Today's horsesplayer is much different than lets say, five or even 10 years ago.

Much has changed, and for some horseplayers they have been doing the moonwalk in IQ.

You look at the Derby now, its all about what you read on social media, some individual horses, fans, are all bombarded with absurd opinions, pictures, videos and what else people can muster to make themselves be noticed.

If you like a horse that doesn't have videos of their works, its like it never happened.

Trainers will say outlandish things, like they 'can't lose', while their horse is short striding and refusing to change leads in gallops.

That's why we do our own videos.

There are videos of horses, not traveling sharply, they are sound, just not sharp, lethargic, showing they are maybe over the top, with the caption: "Looks awesome"

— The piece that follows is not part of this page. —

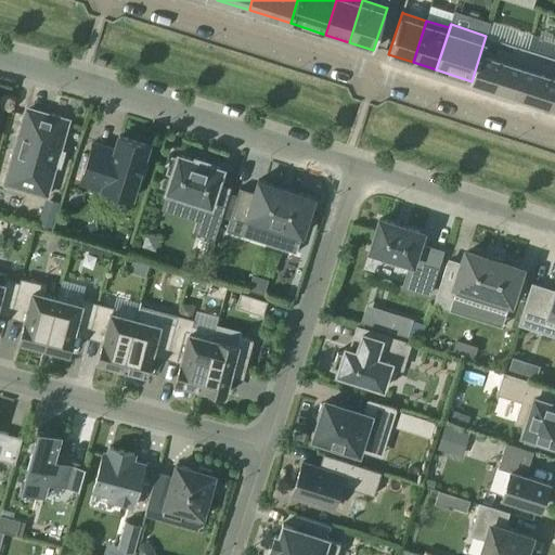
[(513,94),(528,49),(486,36),(472,81),(513,94)]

The reality is 99% of these individuals couldn't tell if a horse had two tails and five legs.

Add the reliance on speed figures, and the incessant stubborn practice of relying on those numbers like they were brought down from Mt Sinai by Moses himself, is exactly why i call today's horseplayer a Sergeant Schultz.

Yes, our old friend from Stalag 13.

If you know anything, all you have to do is scroll thru social media platforms and read the comments.

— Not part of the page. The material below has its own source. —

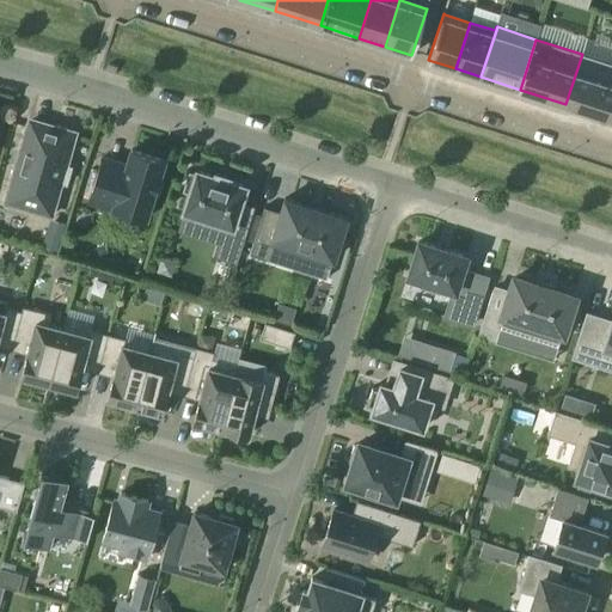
[(611,118),(611,116),(611,63),(582,54),(565,104),(611,118)]
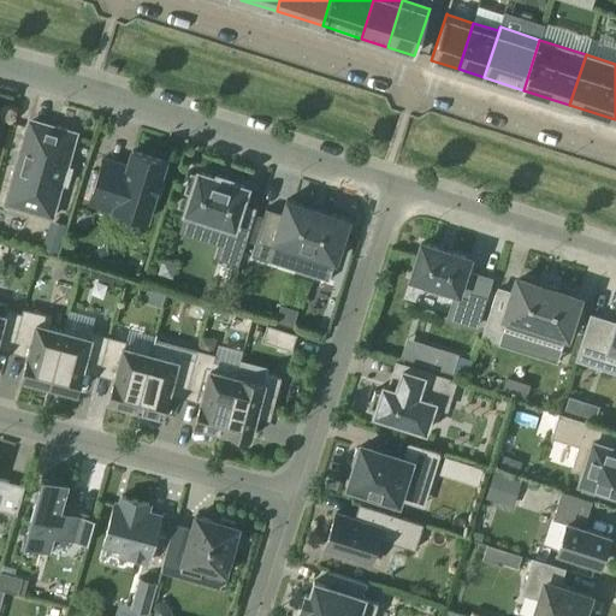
[(28,123),(5,203),(52,217),(61,184),(67,185),(72,167),(67,166),(77,132),(58,128),(57,131),(28,123)]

I do it as a source of entertainment, now I get it, we all say or post stupid things, me included, but if I ever get that bad or that desperate for attention, just throw me in the soup at Belmont Park construction site. If I get that bad, please, put me next to Jimmy Hoffa.

People, nowadays recite stats and figures like they are reciting Shakespeare.

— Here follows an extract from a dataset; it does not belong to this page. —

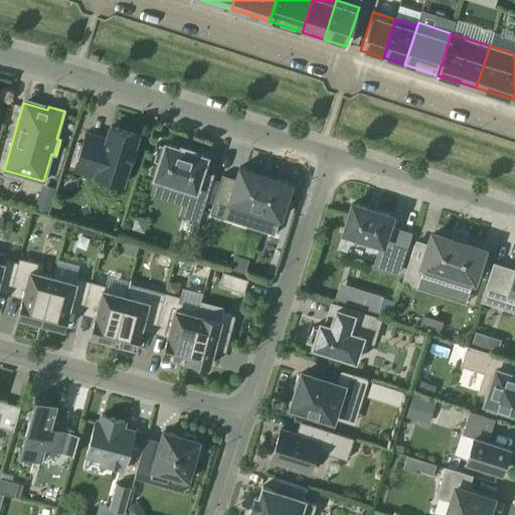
[(87,133),(74,169),(96,175),(96,176),(123,184),(130,163),(133,164),(137,151),(134,149),(138,135),(111,126),(107,139),(103,138),(87,133)]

Shakespeare made that shit up, allegedly, and figures are man made, subjective, but yet, its like a bible verse, gospel.

"John 8:31-32 ESV - The Truth Will Set You Free", is my favorite verse in any book, because its true, nowadays the truth is a slippery slope of banana and plantains peels, greased with WD-40. .

People don't make connections, they don't connect the dots, they simply follow the herd.

A good handicapper is that Border Collie or Australian shepherd, that is in charge of the herd, the voice of reason, mantaining order and organizingchaos.

If you are one of those, who believe in the mighty messiah of speed figures, social media, you are barking up the wrong fig tree.

The greatest handicapping tool on Derby week, is only second to dappled out horses, the bath shot.

I wouldn't want anyone taking pictures of me taking a bath, being scrubbed in delicate places, what the ^#$^ is all the furor over bath shots.

I am waiting to hear someone is going to bet a horse in the Derby because they scrubbed his huevos a little extra today.

The good horseplayers are heard of not seen and even better nowhere to be seen or heard from until after the fact when they are collecting their prize, and the beauty of this game, at the track, everybody has to watch you do it.

You ever seen a guy collect at the track, and I mean collect, people wonder who he is and what he bet?

You be that guy, and have that strut as you walk away from windows, with a ton of cash in your pant pocket.

That's who I want to be on Derby week.